##### TASK DATA
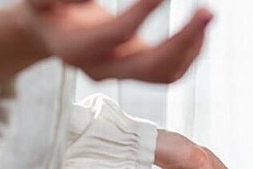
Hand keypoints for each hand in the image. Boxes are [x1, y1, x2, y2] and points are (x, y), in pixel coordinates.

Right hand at [25, 0, 211, 82]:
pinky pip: (169, 73)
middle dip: (183, 39)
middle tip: (208, 11)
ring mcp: (119, 75)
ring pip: (166, 75)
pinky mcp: (134, 73)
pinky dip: (189, 53)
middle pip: (151, 66)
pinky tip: (198, 29)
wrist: (45, 32)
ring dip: (192, 48)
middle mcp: (100, 69)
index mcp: (76, 49)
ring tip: (206, 15)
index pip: (117, 34)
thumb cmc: (44, 8)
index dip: (142, 13)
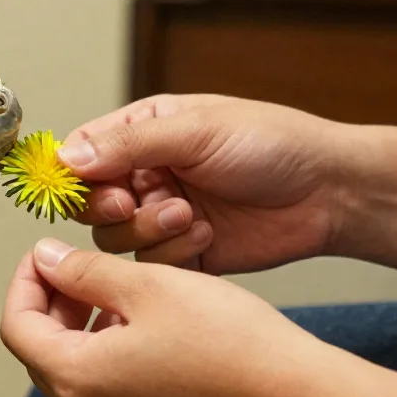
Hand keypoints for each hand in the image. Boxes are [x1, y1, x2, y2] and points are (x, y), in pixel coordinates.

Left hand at [0, 237, 352, 396]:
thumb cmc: (229, 341)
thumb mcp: (149, 285)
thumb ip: (85, 271)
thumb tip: (44, 258)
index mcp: (77, 380)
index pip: (17, 326)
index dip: (25, 281)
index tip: (47, 251)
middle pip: (40, 353)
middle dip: (52, 304)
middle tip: (79, 266)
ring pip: (73, 372)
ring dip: (80, 328)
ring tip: (117, 291)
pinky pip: (105, 393)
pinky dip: (106, 355)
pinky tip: (143, 326)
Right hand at [58, 95, 358, 273]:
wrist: (328, 193)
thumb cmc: (273, 143)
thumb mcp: (197, 130)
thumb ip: (129, 144)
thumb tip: (67, 157)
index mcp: (144, 133)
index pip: (83, 153)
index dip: (73, 174)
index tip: (84, 186)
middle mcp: (147, 174)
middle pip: (90, 202)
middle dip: (107, 207)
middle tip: (130, 203)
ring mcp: (162, 216)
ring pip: (114, 238)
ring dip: (145, 230)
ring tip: (187, 214)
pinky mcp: (183, 254)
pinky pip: (149, 266)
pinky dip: (172, 253)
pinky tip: (206, 235)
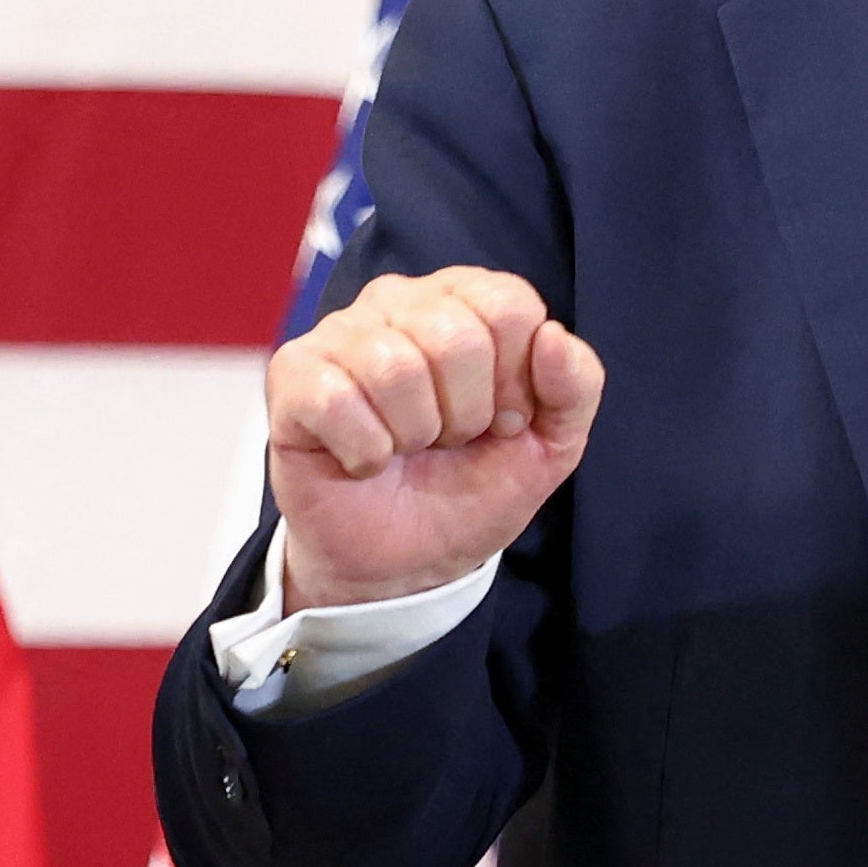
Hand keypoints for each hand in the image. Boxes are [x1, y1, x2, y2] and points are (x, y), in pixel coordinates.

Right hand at [266, 267, 603, 610]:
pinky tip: (363, 458)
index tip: (501, 420)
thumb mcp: (549, 446)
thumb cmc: (469, 489)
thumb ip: (575, 388)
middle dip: (465, 414)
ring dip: (413, 434)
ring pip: (395, 368)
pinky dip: (364, 450)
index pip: (510, 306)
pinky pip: (337, 400)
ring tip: (405, 448)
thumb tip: (553, 336)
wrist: (407, 565)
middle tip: (446, 440)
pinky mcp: (292, 376)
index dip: (516, 381)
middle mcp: (399, 301)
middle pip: (456, 336)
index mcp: (466, 301)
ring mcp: (339, 334)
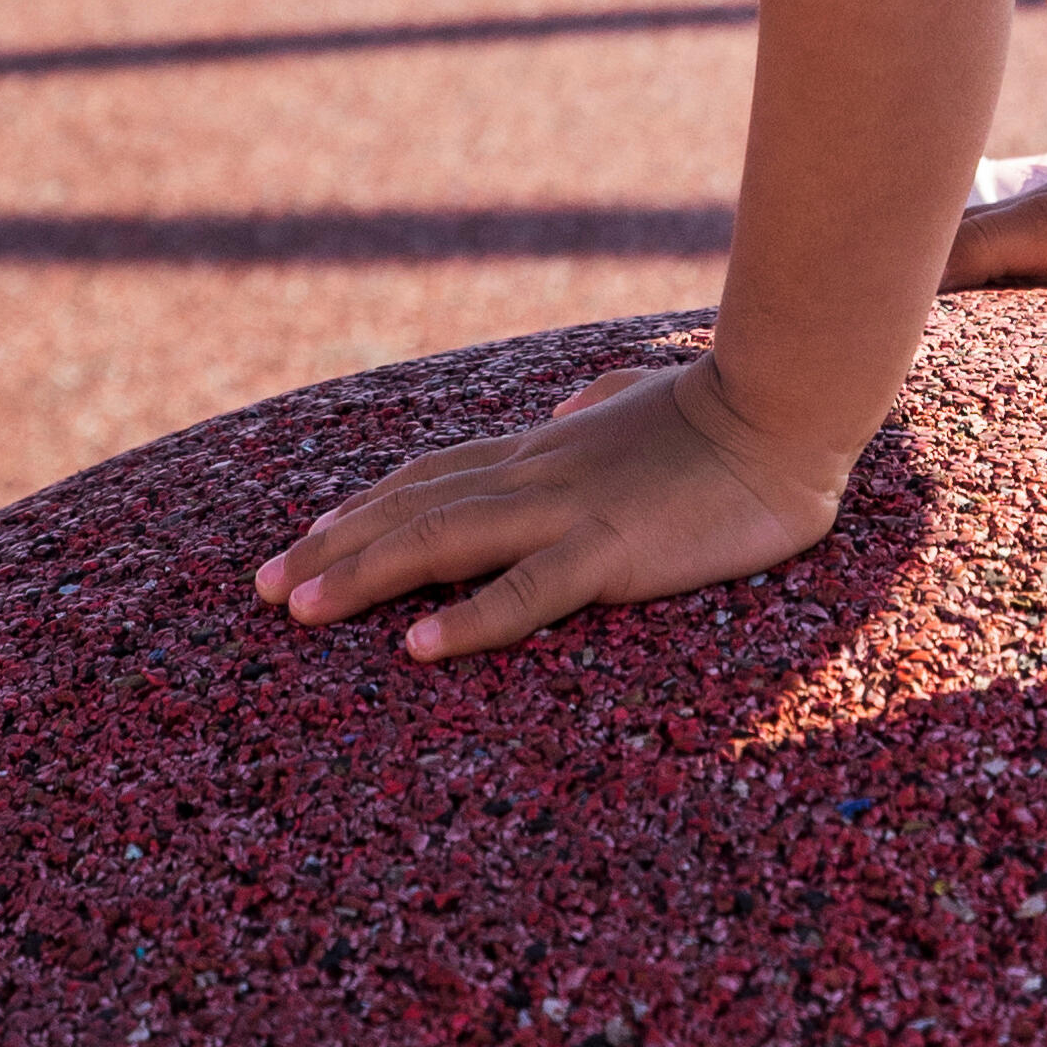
##########
**WORK TASK**
Write out the records word for word. Pictures stay out.

**OUTPUT OF THE EXERCISE**
Hand keypoints for each hand in the image. Boxes are [x1, y1, x2, y2] and points are (x, y), in pixel coordinates.

Right hand at [25, 0, 211, 82]:
pinky pip: (169, 73)
middle dip: (183, 39)
middle tip: (208, 11)
ring mcp: (119, 75)
ring pip: (166, 75)
pinky mcp: (134, 73)
pinky dip: (189, 53)
middle pip: (151, 66)
pinky tip: (198, 29)
wrist: (45, 32)
ring dip: (192, 48)
middle mcp: (100, 69)
index mcp: (76, 49)
ring tip: (206, 15)
index pip: (117, 34)
thumb cmc: (44, 8)
index dip: (142, 13)
Hand keypoints for each hand in the image. Boxes are [x1, y1, x2, y2] and points are (x, y), in pixel coordinates.

Left hand at [0, 237, 352, 396]:
thumb cmc: (229, 341)
thumb mcp: (149, 285)
thumb ip: (85, 271)
thumb tip: (44, 258)
index mcp: (77, 380)
index pip: (17, 326)
index dip: (25, 281)
index tip: (47, 251)
middle pip: (40, 353)
middle dip: (52, 304)
middle tip: (79, 266)
ring pip: (73, 372)
ring dip: (80, 328)
ring tip: (117, 291)
pinky pip: (105, 393)
pinky dip: (106, 355)
pinky tip: (143, 326)
Right hand at [58, 95, 358, 273]:
wrist: (328, 193)
thumb cmc: (273, 143)
thumb mcp: (197, 130)
thumb ip: (129, 144)
thumb tip: (67, 157)
index mcp: (144, 133)
index pip: (83, 153)
index dip: (73, 174)
index tip: (84, 186)
middle mcp: (147, 174)
middle pip: (90, 202)
middle dip: (107, 207)
middle tip: (130, 203)
ring mcp: (162, 216)
ring pip: (114, 238)
ring dip: (145, 230)
ring tip: (187, 214)
pinky mcp: (183, 254)
pinky pip: (149, 266)
pinky dip: (172, 253)
pinky tip: (206, 235)
Hand keypoints for each hand in the image. Boxes are [x1, y1, x2, y2] and points are (x, y), in pixel coordinates.

Right hand at [266, 267, 603, 610]:
pinky tip: (363, 458)
index tip: (501, 420)
thumb mcp: (549, 446)
thumb cmc: (469, 489)
thumb ip: (575, 388)
middle dip: (465, 414)
ring dip: (413, 434)
ring pip: (395, 368)
pinky dip: (364, 450)
index pip: (510, 306)
pinky pip: (337, 400)
ring tip: (405, 448)
thumb tip: (553, 336)
wrist: (407, 565)
middle tip: (446, 440)
pinky mcp: (292, 376)
index dip: (516, 381)
middle mcp: (399, 301)
middle pip: (456, 336)
index mcp: (466, 301)
ring mcp: (339, 334)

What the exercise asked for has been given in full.